| Stored items from a collection |
+ + +
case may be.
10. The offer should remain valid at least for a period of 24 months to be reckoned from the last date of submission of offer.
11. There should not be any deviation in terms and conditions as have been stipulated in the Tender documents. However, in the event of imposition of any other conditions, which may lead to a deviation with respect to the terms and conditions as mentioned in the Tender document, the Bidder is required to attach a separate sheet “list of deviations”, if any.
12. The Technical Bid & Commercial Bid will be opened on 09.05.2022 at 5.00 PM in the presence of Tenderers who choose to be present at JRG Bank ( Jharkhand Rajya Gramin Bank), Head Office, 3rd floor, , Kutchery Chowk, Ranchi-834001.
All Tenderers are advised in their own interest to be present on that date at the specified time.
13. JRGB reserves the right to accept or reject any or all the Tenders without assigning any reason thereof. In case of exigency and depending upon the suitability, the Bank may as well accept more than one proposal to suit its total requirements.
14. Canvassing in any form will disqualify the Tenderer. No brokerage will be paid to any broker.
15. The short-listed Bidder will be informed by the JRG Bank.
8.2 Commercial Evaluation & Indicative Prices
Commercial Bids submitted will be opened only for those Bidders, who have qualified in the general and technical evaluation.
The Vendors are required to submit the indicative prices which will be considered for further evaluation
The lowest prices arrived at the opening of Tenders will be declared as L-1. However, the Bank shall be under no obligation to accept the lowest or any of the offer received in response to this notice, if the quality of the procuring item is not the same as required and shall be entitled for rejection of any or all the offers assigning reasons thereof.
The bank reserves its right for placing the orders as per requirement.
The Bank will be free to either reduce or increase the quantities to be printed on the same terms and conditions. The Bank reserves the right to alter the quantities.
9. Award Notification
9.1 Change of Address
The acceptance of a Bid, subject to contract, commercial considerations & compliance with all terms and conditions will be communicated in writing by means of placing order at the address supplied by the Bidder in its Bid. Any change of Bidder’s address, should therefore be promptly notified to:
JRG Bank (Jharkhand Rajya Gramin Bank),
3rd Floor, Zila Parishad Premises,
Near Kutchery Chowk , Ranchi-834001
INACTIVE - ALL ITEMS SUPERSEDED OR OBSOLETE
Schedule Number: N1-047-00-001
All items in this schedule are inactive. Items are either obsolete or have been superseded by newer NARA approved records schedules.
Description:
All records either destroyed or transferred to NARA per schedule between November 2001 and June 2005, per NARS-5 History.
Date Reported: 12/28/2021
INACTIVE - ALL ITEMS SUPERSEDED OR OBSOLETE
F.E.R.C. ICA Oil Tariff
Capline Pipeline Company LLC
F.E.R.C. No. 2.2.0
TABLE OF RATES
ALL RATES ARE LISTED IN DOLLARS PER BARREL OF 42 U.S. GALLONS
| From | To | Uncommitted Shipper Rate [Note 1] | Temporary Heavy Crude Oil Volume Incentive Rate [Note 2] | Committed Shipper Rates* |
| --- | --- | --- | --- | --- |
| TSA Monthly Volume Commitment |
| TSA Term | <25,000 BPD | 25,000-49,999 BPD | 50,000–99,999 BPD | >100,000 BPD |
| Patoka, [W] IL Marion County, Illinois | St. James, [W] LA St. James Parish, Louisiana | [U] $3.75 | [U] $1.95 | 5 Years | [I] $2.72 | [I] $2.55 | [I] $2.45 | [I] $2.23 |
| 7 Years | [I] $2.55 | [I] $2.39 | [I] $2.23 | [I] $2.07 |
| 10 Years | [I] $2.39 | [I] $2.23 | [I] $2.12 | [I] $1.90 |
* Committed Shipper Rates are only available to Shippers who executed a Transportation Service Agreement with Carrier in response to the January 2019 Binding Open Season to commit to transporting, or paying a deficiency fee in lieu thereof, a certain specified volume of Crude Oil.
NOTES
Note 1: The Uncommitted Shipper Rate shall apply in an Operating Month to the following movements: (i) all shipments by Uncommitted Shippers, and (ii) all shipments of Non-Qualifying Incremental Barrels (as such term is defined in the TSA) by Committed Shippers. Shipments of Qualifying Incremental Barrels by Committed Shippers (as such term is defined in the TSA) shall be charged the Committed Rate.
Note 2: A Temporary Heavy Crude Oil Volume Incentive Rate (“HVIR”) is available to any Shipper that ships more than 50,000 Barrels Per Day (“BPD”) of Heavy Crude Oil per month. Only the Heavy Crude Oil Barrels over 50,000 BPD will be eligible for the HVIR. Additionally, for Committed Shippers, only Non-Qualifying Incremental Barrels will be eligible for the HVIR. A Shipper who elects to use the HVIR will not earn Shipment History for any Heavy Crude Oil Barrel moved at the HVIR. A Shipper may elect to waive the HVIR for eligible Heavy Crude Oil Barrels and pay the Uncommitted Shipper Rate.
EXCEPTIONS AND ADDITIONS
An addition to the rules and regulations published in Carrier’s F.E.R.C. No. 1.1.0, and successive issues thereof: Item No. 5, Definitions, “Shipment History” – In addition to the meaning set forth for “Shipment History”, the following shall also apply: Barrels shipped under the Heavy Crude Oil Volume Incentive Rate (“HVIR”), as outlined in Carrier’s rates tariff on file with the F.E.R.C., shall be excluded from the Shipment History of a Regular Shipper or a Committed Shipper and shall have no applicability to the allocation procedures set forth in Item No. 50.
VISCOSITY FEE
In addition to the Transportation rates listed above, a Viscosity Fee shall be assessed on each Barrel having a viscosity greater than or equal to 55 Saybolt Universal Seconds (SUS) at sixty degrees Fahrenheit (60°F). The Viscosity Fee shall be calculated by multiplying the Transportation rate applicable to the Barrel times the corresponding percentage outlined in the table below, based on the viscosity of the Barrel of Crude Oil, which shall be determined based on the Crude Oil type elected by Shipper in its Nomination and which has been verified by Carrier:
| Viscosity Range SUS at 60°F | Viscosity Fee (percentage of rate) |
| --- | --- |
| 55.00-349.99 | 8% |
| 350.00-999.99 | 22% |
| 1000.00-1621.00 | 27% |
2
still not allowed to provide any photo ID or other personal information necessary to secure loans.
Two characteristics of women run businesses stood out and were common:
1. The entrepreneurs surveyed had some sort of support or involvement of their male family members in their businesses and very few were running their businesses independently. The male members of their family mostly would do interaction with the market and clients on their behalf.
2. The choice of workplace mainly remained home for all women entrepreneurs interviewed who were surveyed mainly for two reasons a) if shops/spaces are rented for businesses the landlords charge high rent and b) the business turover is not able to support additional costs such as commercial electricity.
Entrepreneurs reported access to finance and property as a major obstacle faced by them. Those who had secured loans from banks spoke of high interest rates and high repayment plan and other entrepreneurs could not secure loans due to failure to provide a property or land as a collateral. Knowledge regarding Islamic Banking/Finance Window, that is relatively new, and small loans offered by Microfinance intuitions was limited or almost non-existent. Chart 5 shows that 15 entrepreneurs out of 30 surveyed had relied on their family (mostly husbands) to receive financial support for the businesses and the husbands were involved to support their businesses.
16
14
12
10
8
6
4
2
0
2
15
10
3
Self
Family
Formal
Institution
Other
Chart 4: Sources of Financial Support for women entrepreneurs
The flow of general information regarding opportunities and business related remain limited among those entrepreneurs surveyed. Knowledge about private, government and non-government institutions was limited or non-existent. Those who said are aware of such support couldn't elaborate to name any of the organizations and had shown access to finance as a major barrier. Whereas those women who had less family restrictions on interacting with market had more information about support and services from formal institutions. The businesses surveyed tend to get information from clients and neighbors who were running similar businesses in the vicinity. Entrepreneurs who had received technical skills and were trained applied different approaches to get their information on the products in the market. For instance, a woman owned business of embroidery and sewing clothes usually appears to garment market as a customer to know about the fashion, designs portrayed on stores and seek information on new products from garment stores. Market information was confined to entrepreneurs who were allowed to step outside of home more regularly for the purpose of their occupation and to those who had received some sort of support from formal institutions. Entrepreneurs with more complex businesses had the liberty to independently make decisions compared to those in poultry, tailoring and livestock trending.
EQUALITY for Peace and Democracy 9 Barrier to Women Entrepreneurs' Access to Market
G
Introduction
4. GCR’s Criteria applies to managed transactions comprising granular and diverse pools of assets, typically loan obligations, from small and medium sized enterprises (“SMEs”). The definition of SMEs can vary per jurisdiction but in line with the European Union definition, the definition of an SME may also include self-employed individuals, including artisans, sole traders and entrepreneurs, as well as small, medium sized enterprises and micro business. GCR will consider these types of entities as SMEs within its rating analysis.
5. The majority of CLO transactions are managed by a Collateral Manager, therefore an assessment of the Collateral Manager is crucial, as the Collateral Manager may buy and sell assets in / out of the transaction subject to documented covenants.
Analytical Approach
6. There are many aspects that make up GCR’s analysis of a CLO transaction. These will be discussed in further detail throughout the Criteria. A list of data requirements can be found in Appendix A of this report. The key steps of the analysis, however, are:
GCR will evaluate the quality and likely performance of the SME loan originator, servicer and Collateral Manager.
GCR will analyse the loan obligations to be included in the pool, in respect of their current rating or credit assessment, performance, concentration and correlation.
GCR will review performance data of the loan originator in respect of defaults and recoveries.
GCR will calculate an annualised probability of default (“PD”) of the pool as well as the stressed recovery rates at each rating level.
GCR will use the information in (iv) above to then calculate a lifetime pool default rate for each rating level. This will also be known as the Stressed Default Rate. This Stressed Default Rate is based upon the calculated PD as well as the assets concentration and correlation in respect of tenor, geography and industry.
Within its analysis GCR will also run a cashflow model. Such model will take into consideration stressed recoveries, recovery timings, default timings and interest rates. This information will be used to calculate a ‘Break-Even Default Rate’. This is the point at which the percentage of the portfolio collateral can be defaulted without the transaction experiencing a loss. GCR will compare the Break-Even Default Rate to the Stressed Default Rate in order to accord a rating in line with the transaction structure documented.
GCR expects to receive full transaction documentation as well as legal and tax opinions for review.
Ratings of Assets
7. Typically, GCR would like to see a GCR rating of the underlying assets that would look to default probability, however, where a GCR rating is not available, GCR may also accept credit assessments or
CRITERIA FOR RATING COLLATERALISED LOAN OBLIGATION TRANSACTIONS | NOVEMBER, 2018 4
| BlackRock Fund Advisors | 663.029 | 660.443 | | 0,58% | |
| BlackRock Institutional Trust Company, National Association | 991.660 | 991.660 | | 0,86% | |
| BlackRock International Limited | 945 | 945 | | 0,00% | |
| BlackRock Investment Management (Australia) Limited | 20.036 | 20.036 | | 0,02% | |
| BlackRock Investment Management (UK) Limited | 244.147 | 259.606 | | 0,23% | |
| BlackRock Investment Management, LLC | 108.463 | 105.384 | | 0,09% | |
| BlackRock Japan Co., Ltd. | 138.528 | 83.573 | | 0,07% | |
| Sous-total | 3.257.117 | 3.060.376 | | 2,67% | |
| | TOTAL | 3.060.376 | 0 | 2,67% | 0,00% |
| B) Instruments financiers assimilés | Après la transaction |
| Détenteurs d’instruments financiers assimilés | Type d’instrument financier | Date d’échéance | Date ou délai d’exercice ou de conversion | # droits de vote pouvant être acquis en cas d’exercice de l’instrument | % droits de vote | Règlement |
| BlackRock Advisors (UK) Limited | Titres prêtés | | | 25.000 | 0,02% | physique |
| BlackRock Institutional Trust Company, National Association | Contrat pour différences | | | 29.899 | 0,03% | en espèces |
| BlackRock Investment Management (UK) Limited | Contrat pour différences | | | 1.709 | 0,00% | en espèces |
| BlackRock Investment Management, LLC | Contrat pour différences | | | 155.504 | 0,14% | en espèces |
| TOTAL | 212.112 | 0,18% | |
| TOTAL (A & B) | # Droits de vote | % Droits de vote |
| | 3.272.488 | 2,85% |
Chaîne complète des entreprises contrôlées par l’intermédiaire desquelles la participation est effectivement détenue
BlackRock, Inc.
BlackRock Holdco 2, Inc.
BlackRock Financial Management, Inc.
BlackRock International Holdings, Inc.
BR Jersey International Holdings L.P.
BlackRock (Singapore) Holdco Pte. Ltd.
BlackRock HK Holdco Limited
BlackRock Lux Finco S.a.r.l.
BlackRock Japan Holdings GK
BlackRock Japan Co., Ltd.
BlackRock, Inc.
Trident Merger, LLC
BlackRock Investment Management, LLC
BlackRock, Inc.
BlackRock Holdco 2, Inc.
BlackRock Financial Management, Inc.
+ + +
| Task prompt |
Determine how many lines in the data contain the string "Institutional", and give the number only.

| Task result |
2